* [Dataset entries]:
■ ■ ■ ■ ■

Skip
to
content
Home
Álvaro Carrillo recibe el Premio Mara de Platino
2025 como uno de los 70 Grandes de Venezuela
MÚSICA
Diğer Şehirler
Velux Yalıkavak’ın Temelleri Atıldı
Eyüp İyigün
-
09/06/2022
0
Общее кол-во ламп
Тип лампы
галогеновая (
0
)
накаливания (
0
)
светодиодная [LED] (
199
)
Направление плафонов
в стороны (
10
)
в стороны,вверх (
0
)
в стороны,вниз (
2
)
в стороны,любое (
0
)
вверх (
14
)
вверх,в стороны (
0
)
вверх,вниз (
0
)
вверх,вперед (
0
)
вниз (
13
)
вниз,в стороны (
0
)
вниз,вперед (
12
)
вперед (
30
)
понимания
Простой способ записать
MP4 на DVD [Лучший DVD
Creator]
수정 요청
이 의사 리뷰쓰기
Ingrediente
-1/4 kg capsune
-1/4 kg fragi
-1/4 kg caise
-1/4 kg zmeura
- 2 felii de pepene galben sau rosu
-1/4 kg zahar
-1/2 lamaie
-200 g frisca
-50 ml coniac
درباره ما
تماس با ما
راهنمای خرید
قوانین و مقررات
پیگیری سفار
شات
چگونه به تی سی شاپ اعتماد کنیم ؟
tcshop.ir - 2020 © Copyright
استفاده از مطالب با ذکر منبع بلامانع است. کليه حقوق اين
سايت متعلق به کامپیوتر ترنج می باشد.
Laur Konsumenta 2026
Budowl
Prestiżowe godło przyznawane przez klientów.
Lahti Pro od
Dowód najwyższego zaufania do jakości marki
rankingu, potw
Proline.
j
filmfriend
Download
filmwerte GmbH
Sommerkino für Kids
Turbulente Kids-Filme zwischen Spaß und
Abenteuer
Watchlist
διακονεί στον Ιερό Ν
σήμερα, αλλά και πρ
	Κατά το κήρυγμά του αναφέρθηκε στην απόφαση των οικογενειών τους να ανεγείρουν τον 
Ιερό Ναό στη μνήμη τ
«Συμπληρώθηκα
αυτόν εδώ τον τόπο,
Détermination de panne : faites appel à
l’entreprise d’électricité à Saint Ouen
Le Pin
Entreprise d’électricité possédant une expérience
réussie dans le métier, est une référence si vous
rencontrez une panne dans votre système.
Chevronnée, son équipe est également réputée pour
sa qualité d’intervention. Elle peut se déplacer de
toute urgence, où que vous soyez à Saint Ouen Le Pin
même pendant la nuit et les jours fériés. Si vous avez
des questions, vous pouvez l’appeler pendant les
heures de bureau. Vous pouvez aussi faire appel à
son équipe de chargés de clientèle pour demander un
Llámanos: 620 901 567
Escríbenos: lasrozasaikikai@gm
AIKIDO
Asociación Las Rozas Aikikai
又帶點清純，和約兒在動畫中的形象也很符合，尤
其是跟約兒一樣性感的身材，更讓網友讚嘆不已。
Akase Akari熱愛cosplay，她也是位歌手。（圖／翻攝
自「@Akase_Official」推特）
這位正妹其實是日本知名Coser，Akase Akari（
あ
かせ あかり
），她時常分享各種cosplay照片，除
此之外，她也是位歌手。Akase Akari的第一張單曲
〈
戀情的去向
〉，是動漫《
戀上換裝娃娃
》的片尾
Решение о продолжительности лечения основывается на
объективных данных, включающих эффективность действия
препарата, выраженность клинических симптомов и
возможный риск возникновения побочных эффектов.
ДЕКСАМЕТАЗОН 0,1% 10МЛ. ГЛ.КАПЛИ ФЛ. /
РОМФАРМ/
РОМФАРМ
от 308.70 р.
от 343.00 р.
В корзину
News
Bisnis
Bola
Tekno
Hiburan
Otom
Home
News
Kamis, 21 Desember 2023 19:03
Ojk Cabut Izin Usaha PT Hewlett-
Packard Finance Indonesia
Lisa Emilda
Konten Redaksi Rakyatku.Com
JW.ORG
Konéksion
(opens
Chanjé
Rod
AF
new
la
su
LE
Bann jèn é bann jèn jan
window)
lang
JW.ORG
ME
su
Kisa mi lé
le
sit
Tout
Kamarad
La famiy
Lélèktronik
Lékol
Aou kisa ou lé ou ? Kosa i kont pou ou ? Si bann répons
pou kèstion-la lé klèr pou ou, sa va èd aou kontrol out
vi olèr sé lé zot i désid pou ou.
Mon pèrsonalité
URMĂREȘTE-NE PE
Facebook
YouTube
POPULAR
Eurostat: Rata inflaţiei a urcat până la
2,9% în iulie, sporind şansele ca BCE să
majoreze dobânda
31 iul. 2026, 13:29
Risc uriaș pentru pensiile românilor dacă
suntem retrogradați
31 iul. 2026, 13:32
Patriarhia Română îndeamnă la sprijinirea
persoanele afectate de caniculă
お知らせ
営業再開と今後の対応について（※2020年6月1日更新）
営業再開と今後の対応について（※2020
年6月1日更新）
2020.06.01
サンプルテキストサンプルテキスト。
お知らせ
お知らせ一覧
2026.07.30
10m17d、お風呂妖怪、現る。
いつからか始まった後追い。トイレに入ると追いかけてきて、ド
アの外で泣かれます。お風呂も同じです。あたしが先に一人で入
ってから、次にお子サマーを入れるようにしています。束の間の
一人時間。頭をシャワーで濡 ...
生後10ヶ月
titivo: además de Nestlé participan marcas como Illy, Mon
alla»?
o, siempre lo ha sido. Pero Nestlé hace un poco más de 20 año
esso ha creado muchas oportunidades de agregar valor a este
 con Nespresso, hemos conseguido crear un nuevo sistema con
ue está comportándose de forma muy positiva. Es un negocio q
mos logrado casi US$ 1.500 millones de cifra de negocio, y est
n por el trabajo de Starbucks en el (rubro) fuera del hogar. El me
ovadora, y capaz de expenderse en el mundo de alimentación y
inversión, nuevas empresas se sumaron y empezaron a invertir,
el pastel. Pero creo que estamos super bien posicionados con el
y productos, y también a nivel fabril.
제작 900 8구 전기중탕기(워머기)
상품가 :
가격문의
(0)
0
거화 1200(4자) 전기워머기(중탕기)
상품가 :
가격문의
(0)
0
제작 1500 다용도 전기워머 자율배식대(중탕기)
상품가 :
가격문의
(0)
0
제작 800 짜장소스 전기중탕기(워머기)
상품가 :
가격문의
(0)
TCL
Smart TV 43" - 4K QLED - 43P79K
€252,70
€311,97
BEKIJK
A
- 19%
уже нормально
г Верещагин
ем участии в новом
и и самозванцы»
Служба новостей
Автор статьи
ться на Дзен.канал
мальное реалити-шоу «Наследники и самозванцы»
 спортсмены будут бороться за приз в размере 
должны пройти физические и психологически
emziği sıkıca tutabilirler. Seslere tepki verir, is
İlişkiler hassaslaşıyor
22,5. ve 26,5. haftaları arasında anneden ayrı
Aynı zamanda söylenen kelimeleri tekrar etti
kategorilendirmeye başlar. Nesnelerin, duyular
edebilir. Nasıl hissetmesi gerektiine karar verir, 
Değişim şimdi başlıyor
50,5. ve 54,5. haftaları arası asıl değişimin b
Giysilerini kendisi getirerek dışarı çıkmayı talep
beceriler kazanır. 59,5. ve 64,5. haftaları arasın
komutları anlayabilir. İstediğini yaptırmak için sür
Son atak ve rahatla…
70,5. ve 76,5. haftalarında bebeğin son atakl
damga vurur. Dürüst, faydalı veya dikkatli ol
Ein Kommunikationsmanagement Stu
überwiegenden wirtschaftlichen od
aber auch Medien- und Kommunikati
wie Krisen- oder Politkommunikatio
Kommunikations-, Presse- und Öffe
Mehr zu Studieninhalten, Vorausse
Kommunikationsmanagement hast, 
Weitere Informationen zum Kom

■ ■ ■ ■ ■

* [Brief]: Turn every line of the material above into a numbered list, one line per item, and leave out any blank lines.

* [Response to the exercise]:
1. Skip
2. to
3. content
4. Home
5. Álvaro Carrillo recibe el Premio Mara de Platino
6. 2025 como uno de los 70 Grandes de Venezuela
7. MÚSICA
8. Diğer Şehirler
9. Velux Yalıkavak’ın Temelleri Atıldı
10. Eyüp İyigün
11. -
12. 09/06/2022
13. 0
14. Общее кол-во ламп
15. Тип лампы
16. галогеновая (
17. 0
18. )
19. накаливания (
20. 0
21. )
22. светодиодная [LED] (
23. 199
24. )
25. Направление плафонов
26. в стороны (
27. 10
28. )
29. в стороны,вверх (
30. 0
31. )
32. в стороны,вниз (
33. 2
34. )
35. в стороны,любое (
36. 0
37. )
38. вверх (
39. 14
40. )
41. вверх,в стороны (
42. 0
43. )
44. вверх,вниз (
45. 0
46. )
47. вверх,вперед (
48. 0
49. )
50. вниз (
51. 13
52. )
53. вниз,в стороны (
54. 0
55. )
56. вниз,вперед (
57. 12
58. )
59. вперед (
60. 30
61. )
62. понимания
63. Простой способ записать
64. MP4 на DVD [Лучший DVD
65. Creator]
66. 수정 요청
67. 이 의사 리뷰쓰기
68. Ingrediente
69. -1/4 kg capsune
70. -1/4 kg fragi
71. -1/4 kg caise
72. -1/4 kg zmeura
73. - 2 felii de pepene galben sau rosu
74. -1/4 kg zahar
75. -1/2 lamaie
76. -200 g frisca
77. -50 ml coniac
78. درباره ما
79. تماس با ما
80. راهنمای خرید
81. قوانین و مقررات
82. پیگیری سفار
83. شات
84. چگونه به تی سی شاپ اعتماد کنیم ؟
85. tcshop.ir - 2020 © Copyright
86. استفاده از مطالب با ذکر منبع بلامانع است. کليه حقوق اين
87. سايت متعلق به کامپیوتر ترنج می باشد.
88. Laur Konsumenta 2026
89. Budowl
90. Prestiżowe godło przyznawane przez klientów.
91. Lahti Pro od
92. Dowód najwyższego zaufania do jakości marki
93. rankingu, potw
94. Proline.
95. j
96. filmfriend
97. Download
98. filmwerte GmbH
99. Sommerkino für Kids
100. Turbulente Kids-Filme zwischen Spaß und
101. Abenteuer
102. Watchlist
103. διακονεί στον Ιερό Ν
104. σήμερα, αλλά και πρ
105. 	Κατά το κήρυγμά του αναφέρθηκε στην απόφαση των οικογενειών τους να ανεγείρουν τον 
106. Ιερό Ναό στη μνήμη τ
107. «Συμπληρώθηκα
108. αυτόν εδώ τον τόπο,
109. Détermination de panne : faites appel à
110. l’entreprise d’électricité à Saint Ouen
111. Le Pin
112. Entreprise d’électricité possédant une expérience
113. réussie dans le métier, est une référence si vous
114. rencontrez une panne dans votre système.
115. Chevronnée, son équipe est également réputée pour
116. sa qualité d’intervention. Elle peut se déplacer de
117. toute urgence, où que vous soyez à Saint Ouen Le Pin
118. même pendant la nuit et les jours fériés. Si vous avez
119. des questions, vous pouvez l’appeler pendant les
120. heures de bureau. Vous pouvez aussi faire appel à
121. son équipe de chargés de clientèle pour demander un
122. Llámanos: 620 901 567
123. Escríbenos: lasrozasaikikai@gm
124. AIKIDO
125. Asociación Las Rozas Aikikai
126. 又帶點清純，和約兒在動畫中的形象也很符合，尤
127. 其是跟約兒一樣性感的身材，更讓網友讚嘆不已。
128. Akase Akari熱愛cosplay，她也是位歌手。（圖／翻攝
129. 自「@Akase_Official」推特）
130. 這位正妹其實是日本知名Coser，Akase Akari（
131. あ
132. かせ あかり
133. ），她時常分享各種cosplay照片，除
134. 此之外，她也是位歌手。Akase Akari的第一張單曲
135. 〈
136. 戀情的去向
137. 〉，是動漫《
138. 戀上換裝娃娃
139. 》的片尾
140. Решение о продолжительности лечения основывается на
141. объективных данных, включающих эффективность действия
142. препарата, выраженность клинических симптомов и
143. возможный риск возникновения побочных эффектов.
144. ДЕКСАМЕТАЗОН 0,1% 10МЛ. ГЛ.КАПЛИ ФЛ. /
145. РОМФАРМ/
146. РОМФАРМ
147. от 308.70 р.
148. от 343.00 р.
149. В корзину
150. News
151. Bisnis
152. Bola
153. Tekno
154. Hiburan
155. Otom
156. Home
157. News
158. Kamis, 21 Desember 2023 19:03
159. Ojk Cabut Izin Usaha PT Hewlett-
160. Packard Finance Indonesia
161. Lisa Emilda
162. Konten Redaksi Rakyatku.Com
163. JW.ORG
164. Konéksion
165. (opens
166. Chanjé
167. Rod
168. AF
169. new
170. la
171. su
172. LE
173. Bann jèn é bann jèn jan
174. window)
175. lang
176. JW.ORG
177. ME
178. su
179. Kisa mi lé
180. le
181. sit
182. Tout
183. Kamarad
184. La famiy
185. Lélèktronik
186. Lékol
187. Aou kisa ou lé ou ? Kosa i kont pou ou ? Si bann répons
188. pou kèstion-la lé klèr pou ou, sa va èd aou kontrol out
189. vi olèr sé lé zot i désid pou ou.
190. Mon pèrsonalité
191. URMĂREȘTE-NE PE
192. Facebook
193. YouTube
194. POPULAR
195. Eurostat: Rata inflaţiei a urcat până la
196. 2,9% în iulie, sporind şansele ca BCE să
197. majoreze dobânda
198. 31 iul. 2026, 13:29
199. Risc uriaș pentru pensiile românilor dacă
200. suntem retrogradați
201. 31 iul. 2026, 13:32
202. Patriarhia Română îndeamnă la sprijinirea
203. persoanele afectate de caniculă
204. お知らせ
205. 営業再開と今後の対応について（※2020年6月1日更新）
206. 営業再開と今後の対応について（※2020
207. 年6月1日更新）
208. 2020.06.01
209. サンプルテキストサンプルテキスト。
210. お知らせ
211. お知らせ一覧
212. 2026.07.30
213. 10m17d、お風呂妖怪、現る。
214. いつからか始まった後追い。トイレに入ると追いかけてきて、ド
215. アの外で泣かれます。お風呂も同じです。あたしが先に一人で入
216. ってから、次にお子サマーを入れるようにしています。束の間の
217. 一人時間。頭をシャワーで濡 ...
218. 生後10ヶ月
219. titivo: además de Nestlé participan marcas como Illy, Mon
220. alla»?
221. o, siempre lo ha sido. Pero Nestlé hace un poco más de 20 año
222. esso ha creado muchas oportunidades de agregar valor a este
223.  con Nespresso, hemos conseguido crear un nuevo sistema con
224. ue está comportándose de forma muy positiva. Es un negocio q
225. mos logrado casi US$ 1.500 millones de cifra de negocio, y est
226. n por el trabajo de Starbucks en el (rubro) fuera del hogar. El me
227. ovadora, y capaz de expenderse en el mundo de alimentación y
228. inversión, nuevas empresas se sumaron y empezaron a invertir,
229. el pastel. Pero creo que estamos super bien posicionados con el
230. y productos, y también a nivel fabril.
231. 제작 900 8구 전기중탕기(워머기)
232. 상품가 :
233. 가격문의
234. (0)
235. 0
236. 거화 1200(4자) 전기워머기(중탕기)
237. 상품가 :
238. 가격문의
239. (0)
240. 0
241. 제작 1500 다용도 전기워머 자율배식대(중탕기)
242. 상품가 :
243. 가격문의
244. (0)
245. 0
246. 제작 800 짜장소스 전기중탕기(워머기)
247. 상품가 :
248. 가격문의
249. (0)
250. TCL
251. Smart TV 43" - 4K QLED - 43P79K
252. €252,70
253. €311,97
254. BEKIJK
255. A
256. - 19%
257. уже нормально
258. г Верещагин
259. ем участии в новом
260. и и самозванцы»
261. Служба новостей
262. Автор статьи
263. ться на Дзен.канал
264. мальное реалити-шоу «Наследники и самозванцы»
265.  спортсмены будут бороться за приз в размере 
266. должны пройти физические и психологически
267. emziği sıkıca tutabilirler. Seslere tepki verir, is
268. İlişkiler hassaslaşıyor
269. 22,5. ve 26,5. haftaları arasında anneden ayrı
270. Aynı zamanda söylenen kelimeleri tekrar etti
271. kategorilendirmeye başlar. Nesnelerin, duyular
272. edebilir. Nasıl hissetmesi gerektiine karar verir, 
273. Değişim şimdi başlıyor
274. 50,5. ve 54,5. haftaları arası asıl değişimin b
275. Giysilerini kendisi getirerek dışarı çıkmayı talep
276. beceriler kazanır. 59,5. ve 64,5. haftaları arasın
277. komutları anlayabilir. İstediğini yaptırmak için sür
278. Son atak ve rahatla…
279. 70,5. ve 76,5. haftalarında bebeğin son atakl
280. damga vurur. Dürüst, faydalı veya dikkatli ol
281. Ein Kommunikationsmanagement Stu
282. überwiegenden wirtschaftlichen od
283. aber auch Medien- und Kommunikati
284. wie Krisen- oder Politkommunikatio
285. Kommunikations-, Presse- und Öffe
286. Mehr zu Studieninhalten, Vorausse
287. Kommunikationsmanagement hast, 
288. Weitere Informationen zum Kom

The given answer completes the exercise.